When a young boy decides that he wants to look pretty and put on a dress then appear socially, he is often shamed and humiliated. Young boys are often guided by their parents away from expressing emotion or entering into open communication. All this an attempt by the parent to protect them from a negative social reaction, bullying or harassment.
Why is it that masculinity and femininity are not given the same equal value, why is it unacceptable for a child to wear whatever they want without being pigeon holed?
Toxic Masculinity versus Masculinity
Toxic masculinity corrupts the concept of what it means to be a man, misrepresenting it to society and encouraging/condoning appalling behaviour. It exists as a social construct that hides/excuses/dismisses it and enables it to continue. It is incredibly destructive to its followers. There are numerous findings on the negative impact of conforming to the aforementioned Toxic Masculinity norms:
- Men are more likely than women to engage in unsafe sexual behaviour and pursue multiple partners.
- Men have shorter life expectancy than women, are more likely to commit suicide or die at the hands of violent crime. 
- Men seek healthcare at much lower rates than women do.
- Men are less likely to complete college courses.
How can Toxic Masculinity be addressed?
In order to address the problem of toxic masculinity, it must first be recognised that it is a problem. Masculinity is not intrinsically a bad thing and can hold many aspirational characteristics, such as being the protector, being strong and courageous. Furthermore, studies have shown that masculine and feminine role models complement each other in childrearing.
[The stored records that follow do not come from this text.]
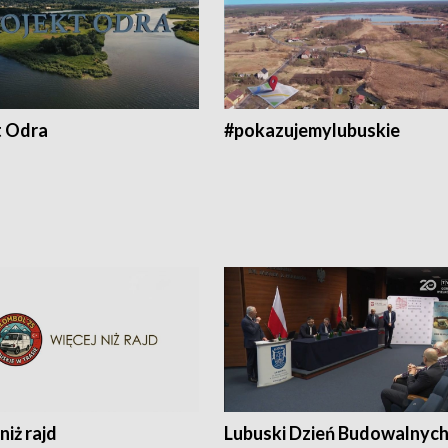
t Odra
#pokazujemylubuskie
niż rajd
Lubuski Dzień Budowalnyc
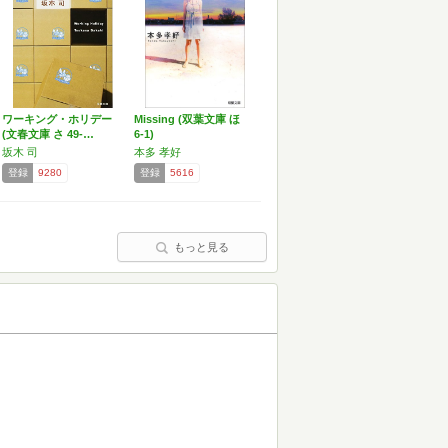
ワーキング・ホリデー
Missing (双葉文庫 ほ
(文春文庫 さ 49-…
6-1)
坂木 司
本多 孝好
登録
9280
登録
5616
もっと見る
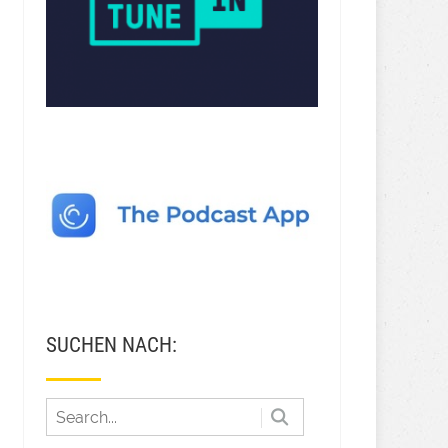
SUCHEN NACH:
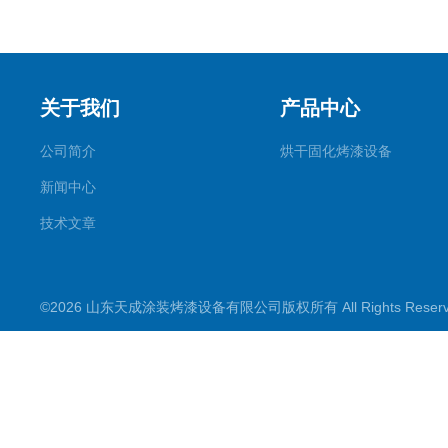
关于我们
产品中心
公司简介
烘干固化烤漆设备
新闻中心
技术文章
©2026 山东天成涂装烤漆设备有限公司版权所有 All Rights Rese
But… and it is a big ‘but’, toxic masculinity holds no place in a civilized world. It is the worst embodiment of masculinity. It is masculinity on steroids and it is epidemic.
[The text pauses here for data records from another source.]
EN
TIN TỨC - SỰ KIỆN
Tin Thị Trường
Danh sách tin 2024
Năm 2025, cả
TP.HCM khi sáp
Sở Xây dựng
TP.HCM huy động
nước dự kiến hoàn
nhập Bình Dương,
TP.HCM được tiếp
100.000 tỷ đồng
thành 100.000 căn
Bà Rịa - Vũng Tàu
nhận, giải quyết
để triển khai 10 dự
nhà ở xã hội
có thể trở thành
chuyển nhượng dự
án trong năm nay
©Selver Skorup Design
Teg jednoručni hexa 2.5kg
Violence and recognising it is a male problem
It is absolutely necessary to address the elephant in the room and acknowledge that there is a connection between issues such as violence and sex based oppression. Few will be surprised to hear that males commit nearly 90% of violent crimes in the USA.
The link between toxic masculinity and domestic abuse
Aggression and violence in males are frequently attributed to the need for men to fulfil masculine ideals. These ideals being the distorted ones of toxic masculinity: supress emotion, assert dominance, defend your masculinity when threatened, use violence to prove your masculinity and exert power and control.
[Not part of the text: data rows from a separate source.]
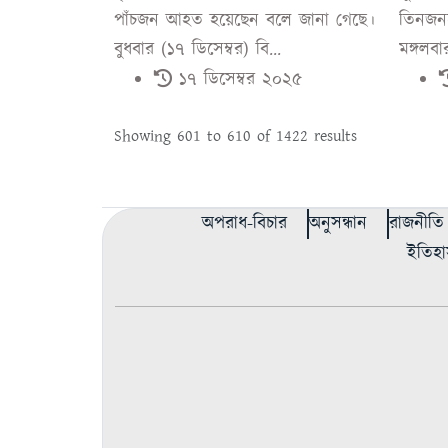
পাঁচজন আহত হয়েছেন বলে জানা গেছে।
তিনজনক
বুধবার (১৭ ডিসেম্বর) বি...
মঙ্গলবা
১৭ ডিসেম্বর ২০২৫
Showing
601
to
610
of
1422
results
অপরাধ-বিচার
অনুসন্ধান
রাজনীতি
ইতিহা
Men who conform to toxic masculinity norms are much more likely to engage in violence against women. This is further supported by the fact that in 2017, the World Health Organisation reported that 38% of murders of women were by an intimate male partner. 
How can we end toxic masculinity?
Those who conform to the toxic masculinity standard use the institutionalisation of toxic masculinity to protect their positions. By perpetuating its myth, by practising its values, powerholders can defend their positions in a male hierarchy. If men look up at hyper-masculine men with admiration, they will not criticise their behaviour.
It is only when men take a stand against this behaviour, reject aggression, dominance and all the other toxic masculine characteristics as masculine norms that the hierarchy will crumble.
Positive male role models
I think we can all agree with the American Psychological Association when they state:
Men are the disciples of toxic masculinity, men are the perpetrators of violence against women, men are responsible for taking stock of their actions and correcting their course.
We know that what is considered gender appropriate behaviour shifts over time, that what is deemed masculine or feminine is acculturated, men have the power to change their destiny and the identity of masculinity.
When boys look up to men, do we want them to imitate a culture of violence? Or to aspire to the best qualities of what it means to be a man? Where did all the gentlemen go?